Was it the romantic fantasy or the character that attracted you to this project?
The latter. I was very interested in the life of somebody who has had a heart condition, somebody who has been infirm and sick. It's so specific what you physically go through, and so daunting about how she literally has not had a life at all. Her life begins when she's 26. The notion of that naivety and innocence, and the detail of the mundane becoming incredibly extraordinary... Riding a bicycle is like climbing Everest for her. There was also the notion of gratitude and fury, her rage about not being able to be unhappy. She has bad days and feels guilty about having bad days. I mean, somebody died for her. All of the women who spoke to me about having their own heart transplants mentioned that.
Do you find it amusing that in your first major movie, Circle Of Friends, you played a chubby ugly duckling, but now you're considered this glamorous beauty?

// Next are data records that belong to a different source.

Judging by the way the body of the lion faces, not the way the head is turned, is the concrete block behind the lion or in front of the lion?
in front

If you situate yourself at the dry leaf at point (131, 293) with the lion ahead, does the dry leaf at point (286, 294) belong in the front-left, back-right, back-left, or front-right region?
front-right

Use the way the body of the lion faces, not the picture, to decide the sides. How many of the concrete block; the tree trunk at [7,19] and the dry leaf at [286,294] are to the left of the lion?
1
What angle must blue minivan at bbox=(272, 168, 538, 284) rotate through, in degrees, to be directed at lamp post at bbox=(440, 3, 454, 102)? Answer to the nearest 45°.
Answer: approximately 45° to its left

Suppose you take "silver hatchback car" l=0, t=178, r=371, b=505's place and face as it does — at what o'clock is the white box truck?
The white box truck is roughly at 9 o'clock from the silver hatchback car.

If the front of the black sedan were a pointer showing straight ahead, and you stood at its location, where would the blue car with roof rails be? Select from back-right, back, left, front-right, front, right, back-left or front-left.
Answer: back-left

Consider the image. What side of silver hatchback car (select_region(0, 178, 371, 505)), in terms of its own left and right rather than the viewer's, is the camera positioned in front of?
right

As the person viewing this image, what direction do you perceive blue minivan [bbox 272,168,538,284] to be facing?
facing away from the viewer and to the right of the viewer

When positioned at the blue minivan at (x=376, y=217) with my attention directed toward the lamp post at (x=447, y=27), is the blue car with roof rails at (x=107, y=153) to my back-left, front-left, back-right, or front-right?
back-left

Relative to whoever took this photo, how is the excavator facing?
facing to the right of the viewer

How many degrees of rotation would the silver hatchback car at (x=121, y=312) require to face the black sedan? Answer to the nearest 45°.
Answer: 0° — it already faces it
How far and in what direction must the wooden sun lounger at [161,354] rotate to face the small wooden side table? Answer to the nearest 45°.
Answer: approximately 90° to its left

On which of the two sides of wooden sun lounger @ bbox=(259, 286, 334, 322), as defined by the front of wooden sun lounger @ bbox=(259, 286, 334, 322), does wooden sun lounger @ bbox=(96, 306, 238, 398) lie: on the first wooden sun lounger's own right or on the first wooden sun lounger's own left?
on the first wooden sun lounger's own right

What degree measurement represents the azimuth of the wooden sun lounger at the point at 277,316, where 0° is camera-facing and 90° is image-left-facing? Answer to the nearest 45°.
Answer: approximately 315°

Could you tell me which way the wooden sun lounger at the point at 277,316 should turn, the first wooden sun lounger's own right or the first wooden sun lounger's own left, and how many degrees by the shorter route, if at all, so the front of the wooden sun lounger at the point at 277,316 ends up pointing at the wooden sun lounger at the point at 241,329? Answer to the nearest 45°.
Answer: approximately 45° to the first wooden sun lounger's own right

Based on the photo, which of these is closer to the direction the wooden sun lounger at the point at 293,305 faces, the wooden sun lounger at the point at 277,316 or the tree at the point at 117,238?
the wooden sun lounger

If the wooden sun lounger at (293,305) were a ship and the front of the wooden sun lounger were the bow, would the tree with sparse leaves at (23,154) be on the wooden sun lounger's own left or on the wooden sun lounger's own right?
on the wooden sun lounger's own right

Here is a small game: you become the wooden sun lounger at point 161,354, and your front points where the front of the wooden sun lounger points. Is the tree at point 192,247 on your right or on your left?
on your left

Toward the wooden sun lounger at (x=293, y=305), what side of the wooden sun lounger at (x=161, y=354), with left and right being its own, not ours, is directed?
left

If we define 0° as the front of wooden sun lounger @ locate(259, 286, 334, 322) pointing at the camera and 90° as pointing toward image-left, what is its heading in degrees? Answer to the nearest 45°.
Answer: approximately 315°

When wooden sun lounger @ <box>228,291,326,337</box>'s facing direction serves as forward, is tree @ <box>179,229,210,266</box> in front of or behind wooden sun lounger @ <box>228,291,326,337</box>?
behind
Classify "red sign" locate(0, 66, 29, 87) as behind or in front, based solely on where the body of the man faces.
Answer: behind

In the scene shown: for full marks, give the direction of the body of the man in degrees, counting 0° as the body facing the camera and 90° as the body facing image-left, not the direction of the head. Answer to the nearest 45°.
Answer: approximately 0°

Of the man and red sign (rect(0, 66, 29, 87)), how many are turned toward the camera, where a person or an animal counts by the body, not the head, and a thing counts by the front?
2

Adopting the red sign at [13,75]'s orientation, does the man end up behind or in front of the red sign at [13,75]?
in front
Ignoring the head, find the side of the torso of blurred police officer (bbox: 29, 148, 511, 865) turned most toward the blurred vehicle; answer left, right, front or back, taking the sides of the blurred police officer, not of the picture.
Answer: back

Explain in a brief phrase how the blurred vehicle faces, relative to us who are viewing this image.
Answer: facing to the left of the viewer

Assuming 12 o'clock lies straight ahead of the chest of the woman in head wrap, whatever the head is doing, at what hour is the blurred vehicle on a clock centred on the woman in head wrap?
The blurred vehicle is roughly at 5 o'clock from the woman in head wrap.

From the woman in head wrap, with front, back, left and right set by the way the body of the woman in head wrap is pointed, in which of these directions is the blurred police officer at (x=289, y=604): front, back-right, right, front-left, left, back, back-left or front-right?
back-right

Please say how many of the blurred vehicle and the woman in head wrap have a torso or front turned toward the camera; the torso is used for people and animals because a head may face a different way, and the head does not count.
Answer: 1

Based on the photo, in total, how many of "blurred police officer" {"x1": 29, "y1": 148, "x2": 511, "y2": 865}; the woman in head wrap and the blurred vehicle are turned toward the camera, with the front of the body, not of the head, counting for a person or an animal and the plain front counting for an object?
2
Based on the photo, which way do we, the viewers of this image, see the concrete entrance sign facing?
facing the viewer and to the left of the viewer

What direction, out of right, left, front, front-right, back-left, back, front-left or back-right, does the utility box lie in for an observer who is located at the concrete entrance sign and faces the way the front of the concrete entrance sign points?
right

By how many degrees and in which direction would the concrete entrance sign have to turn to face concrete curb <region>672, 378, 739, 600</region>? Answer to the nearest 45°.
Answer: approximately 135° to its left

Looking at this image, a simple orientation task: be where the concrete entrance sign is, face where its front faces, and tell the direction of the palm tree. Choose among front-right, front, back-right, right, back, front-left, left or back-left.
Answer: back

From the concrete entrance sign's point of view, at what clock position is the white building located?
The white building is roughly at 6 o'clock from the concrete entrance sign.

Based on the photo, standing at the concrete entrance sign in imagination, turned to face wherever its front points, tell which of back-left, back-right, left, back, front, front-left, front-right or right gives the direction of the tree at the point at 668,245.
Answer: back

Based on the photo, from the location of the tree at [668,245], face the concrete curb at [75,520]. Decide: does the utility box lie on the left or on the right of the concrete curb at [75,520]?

And rightly so! That stuff all came a lot later. Circle Of Friends was just another job, I had nothing to lose. I don't even know that I've got a lot to lose now, because it's sort of the kind of thing that you can get back. I probably wouldn't enter into gaining a lot of weight lightly; I'd have a lot more concern about it now, just because I'm older and whatever. But that's not to say that you can't or I wouldn't. It wasn't always about becoming a fashion plate, it wasn't always about becoming beautiful. That sort of emerged as something extra. And it's very nice to have those accolades, but it shouldn't impinge on you as an actor.
Why did you and your sister form a production company?
Because it's such a drag sitting around waiting for somebody to tell me I could go to work. I mean, why not? Why not get out there and use the leverage that I have right now to make films that I like, to work with my sister, to do something, most of all to be useful during the long times when I'm not working?
Any sibling rivalry?
I've got to say not really. We have a bizarrely good relationship. We have our fights, but they haven't been to do with work.
Even when one of your movies hits a snag, like Slow Burn?
No. But it is a truly dreadful film! Everything that could go wrong went wrong. Unions shut us down, we ran out of money, we had a director who just wandered off into the desert one day and refused to carry on with it. But we just laughed so much! There's nothing like true adversity when it's not just happening for the day, but you know that the whole thing is an absolute, irretrievable disaster. I think everyone's got to have one.
You made that with your boyfriend, Josh Brolin. Have you met his stepmother, Barbra Streisand?
Yes.
So, how is she?
She's very well.
Guess you've had enough about your personal life in the media, huh?
Well, I refuse to get involved with that. I refuse to entertain that as any kind of a problem.